Dirreskrimsus Polda Metro Jaya sekaligus Koordinator Satgas Pengendalian Harga Beras 2025, Kombes Edy Suranta Sitepu mengatakan, puluhan pedagang beras nakal itu, ditemukan di sejumlah wilayah.
Seperti di Jakarta, Bekasi, hingga Tangerang Selatan.

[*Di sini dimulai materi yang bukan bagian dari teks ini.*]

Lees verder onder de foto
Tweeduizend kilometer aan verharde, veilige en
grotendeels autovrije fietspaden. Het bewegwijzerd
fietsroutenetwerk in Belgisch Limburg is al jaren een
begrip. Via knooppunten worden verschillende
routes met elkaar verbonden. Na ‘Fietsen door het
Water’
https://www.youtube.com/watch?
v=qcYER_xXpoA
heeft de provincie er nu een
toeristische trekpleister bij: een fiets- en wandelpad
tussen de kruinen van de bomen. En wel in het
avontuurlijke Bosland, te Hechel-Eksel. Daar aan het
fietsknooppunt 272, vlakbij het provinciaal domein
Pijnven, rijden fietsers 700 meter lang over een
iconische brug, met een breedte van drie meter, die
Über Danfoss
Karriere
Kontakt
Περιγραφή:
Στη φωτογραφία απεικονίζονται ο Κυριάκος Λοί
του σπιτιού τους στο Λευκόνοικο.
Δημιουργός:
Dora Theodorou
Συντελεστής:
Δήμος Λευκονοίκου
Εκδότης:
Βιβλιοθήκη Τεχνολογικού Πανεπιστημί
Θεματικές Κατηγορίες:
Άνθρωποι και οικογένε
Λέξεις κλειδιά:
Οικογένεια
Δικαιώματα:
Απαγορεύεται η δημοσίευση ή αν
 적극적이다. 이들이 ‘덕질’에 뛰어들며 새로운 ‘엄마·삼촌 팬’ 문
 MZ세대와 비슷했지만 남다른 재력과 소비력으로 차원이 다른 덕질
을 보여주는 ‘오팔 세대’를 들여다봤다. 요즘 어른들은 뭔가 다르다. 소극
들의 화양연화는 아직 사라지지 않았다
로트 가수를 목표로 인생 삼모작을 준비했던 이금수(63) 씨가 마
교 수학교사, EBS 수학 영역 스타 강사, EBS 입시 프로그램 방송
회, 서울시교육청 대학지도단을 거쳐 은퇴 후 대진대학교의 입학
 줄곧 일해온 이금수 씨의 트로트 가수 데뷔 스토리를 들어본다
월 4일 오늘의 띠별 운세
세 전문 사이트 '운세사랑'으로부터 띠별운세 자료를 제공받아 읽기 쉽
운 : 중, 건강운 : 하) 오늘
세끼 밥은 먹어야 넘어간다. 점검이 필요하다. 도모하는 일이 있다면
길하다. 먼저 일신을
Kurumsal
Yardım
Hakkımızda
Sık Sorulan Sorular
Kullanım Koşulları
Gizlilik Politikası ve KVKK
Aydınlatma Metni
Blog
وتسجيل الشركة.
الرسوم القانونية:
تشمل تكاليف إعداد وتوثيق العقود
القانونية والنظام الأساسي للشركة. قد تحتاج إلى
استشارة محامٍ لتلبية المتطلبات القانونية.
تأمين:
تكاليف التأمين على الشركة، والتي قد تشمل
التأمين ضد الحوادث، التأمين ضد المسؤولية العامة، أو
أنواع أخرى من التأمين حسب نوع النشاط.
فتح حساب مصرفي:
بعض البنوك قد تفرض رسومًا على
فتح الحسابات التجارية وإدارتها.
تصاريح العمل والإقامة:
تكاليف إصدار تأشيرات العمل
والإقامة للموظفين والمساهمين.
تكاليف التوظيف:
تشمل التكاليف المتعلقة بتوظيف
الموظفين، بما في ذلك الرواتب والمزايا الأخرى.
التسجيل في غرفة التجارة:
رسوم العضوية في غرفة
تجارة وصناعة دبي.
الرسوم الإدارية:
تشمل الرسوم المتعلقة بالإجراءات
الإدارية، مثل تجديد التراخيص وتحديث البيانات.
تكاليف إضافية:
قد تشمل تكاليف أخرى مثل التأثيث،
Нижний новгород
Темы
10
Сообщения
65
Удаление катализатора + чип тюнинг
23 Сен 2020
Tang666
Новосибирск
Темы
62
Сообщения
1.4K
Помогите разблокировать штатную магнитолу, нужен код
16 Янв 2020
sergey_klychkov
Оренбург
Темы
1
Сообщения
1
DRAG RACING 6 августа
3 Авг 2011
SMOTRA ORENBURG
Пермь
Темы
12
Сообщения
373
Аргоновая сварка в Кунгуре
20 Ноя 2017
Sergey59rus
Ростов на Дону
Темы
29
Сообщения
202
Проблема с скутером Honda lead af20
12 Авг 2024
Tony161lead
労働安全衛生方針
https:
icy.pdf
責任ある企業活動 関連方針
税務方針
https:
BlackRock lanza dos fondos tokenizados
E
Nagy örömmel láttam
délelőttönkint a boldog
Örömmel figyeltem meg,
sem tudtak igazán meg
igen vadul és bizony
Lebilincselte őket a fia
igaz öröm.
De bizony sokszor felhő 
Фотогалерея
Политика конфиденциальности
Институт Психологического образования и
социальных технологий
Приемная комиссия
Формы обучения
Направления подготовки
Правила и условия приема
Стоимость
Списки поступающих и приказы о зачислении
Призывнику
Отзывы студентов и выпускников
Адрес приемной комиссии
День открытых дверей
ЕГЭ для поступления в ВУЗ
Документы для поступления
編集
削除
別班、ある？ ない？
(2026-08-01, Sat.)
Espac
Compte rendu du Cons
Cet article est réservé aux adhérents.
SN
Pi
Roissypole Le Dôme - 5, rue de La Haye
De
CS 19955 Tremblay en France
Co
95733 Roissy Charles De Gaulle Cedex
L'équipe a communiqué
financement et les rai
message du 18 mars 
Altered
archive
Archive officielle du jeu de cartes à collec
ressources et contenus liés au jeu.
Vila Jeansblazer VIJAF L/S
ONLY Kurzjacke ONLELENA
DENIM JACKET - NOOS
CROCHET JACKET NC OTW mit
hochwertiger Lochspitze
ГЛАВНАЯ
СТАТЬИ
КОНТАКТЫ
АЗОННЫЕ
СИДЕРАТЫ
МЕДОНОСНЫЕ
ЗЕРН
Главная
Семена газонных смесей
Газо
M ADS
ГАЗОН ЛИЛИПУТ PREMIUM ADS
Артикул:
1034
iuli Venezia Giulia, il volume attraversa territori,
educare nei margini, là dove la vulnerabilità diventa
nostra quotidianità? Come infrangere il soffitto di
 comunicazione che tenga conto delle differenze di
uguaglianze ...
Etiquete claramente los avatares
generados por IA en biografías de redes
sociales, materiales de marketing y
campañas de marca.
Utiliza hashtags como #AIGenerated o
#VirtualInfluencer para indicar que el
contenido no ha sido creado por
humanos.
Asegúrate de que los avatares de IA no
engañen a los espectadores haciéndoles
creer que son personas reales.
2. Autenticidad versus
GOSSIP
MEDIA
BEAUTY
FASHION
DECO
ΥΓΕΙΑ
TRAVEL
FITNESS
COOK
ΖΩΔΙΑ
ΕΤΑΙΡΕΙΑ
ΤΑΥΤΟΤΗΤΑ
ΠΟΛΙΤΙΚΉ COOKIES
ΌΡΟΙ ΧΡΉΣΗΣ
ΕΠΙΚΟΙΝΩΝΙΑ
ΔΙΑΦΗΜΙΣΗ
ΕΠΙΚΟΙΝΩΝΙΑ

Hal itu terungkap setelah Satgas melakukan pengecekan harga langsung kepada pedagang di pasar tradisional.
Hingga saat ini, Edy menyampaikan, Satgas telah melakukan pengecekan di 61 titik pasar, dengan 34 pedagang telah diberikan surat teguran karena menjual di atas harga ketentuan.
Baca Juga: Satgas Polda Metro Jaya Masih Temukan Pedagang yang Jual Beras di Atas HET
Namun demikian, ia menegaskan jika sampai saat ini Satgas belum melakukan penindakan terhadap pedagang beras bakal yang masih menjual diatas HET tersebut.
"Masih ada beberapa toko, tapi tidak ada penindakan, masih dilakukan edukasi dan pembinaan oleh Satgas pengendalian harga beras," kata Edy kepada Poskota melalui pesan singkat, Selasa, 11 November 2025.
Harga beras premium ditetapkan sebesar Rp14.900 per kilogram, beras medium Rp13.500 per kilogram, dan beras SPHP Rp12.500 per kilogram.
Harga beras mengacu pada Kepbadan Nomor 299 Tahun 2025 dan Perbadan Nomor 5 Tahun 2024, untuk zona I meliputi Jawa, Lampung, Sumsel, Bali, NTB, dan Sulawesi.